Une lumière blanchâtre se répand dans toute la pièce, enveloppant chacun de nous dans une infinie tendresse. Cette chaleur dans laquelle je me blottis, où le temps semble avoir stoppé sa course sans fin. Mes yeux clos, je me laisse emporter alors que la bête, dans un dernier gémissement, agonise.

- Stéphanie, Stéphanie, ça va, entends-je au creux de mon oreille.

Je rouvre péniblement les paupières, mes parents penchés sur moi. Je suis allongée au sol.

- Tu t'es écroulée d'un coup, me confesse ma mère en prenant avec sa main sur mon front ma température.

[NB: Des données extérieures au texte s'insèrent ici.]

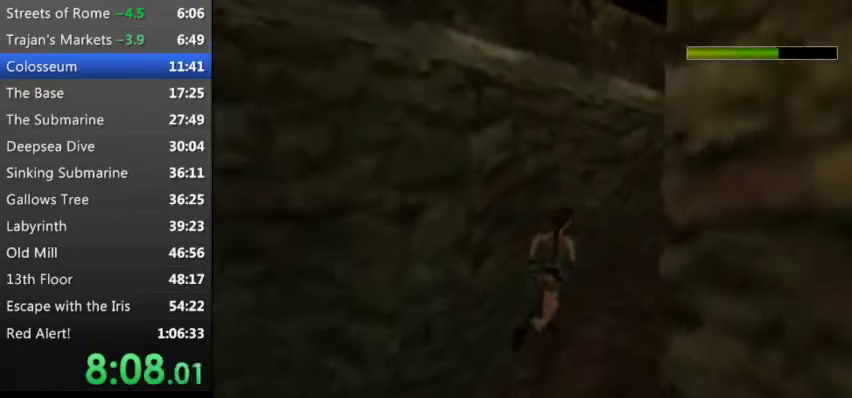
{"keys": ["up"], "events": [[267, "t", "up"]]}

Ils vont bien, je les regarde un à un, ils sont comme avant bienveillants et aimants. La maison a retrouvé son calme et sa quiétude. Mon frère, attablé, souffle d'impatience. Le repas n'a pas commencé.

J'ai remonté le temps ? Que s'est-il passé ? J'ai eu une vision ou j'ai rêvé ? pensé-je en m'installant à table.

- Je dois vous parler, j'ai quelque chose d'important à vous dire, annoncé-je en coupant la discussion de mon père et de ma mère.

Je me lance ainsi dans l'explication de tout ce que j'ai vécu depuis cet été. Leurs mines se décomposent à mesure que croît mon récit, mais je saisis la chance que vient de m'offrir ce mystérieux être, une brève victoire sur ce monstre.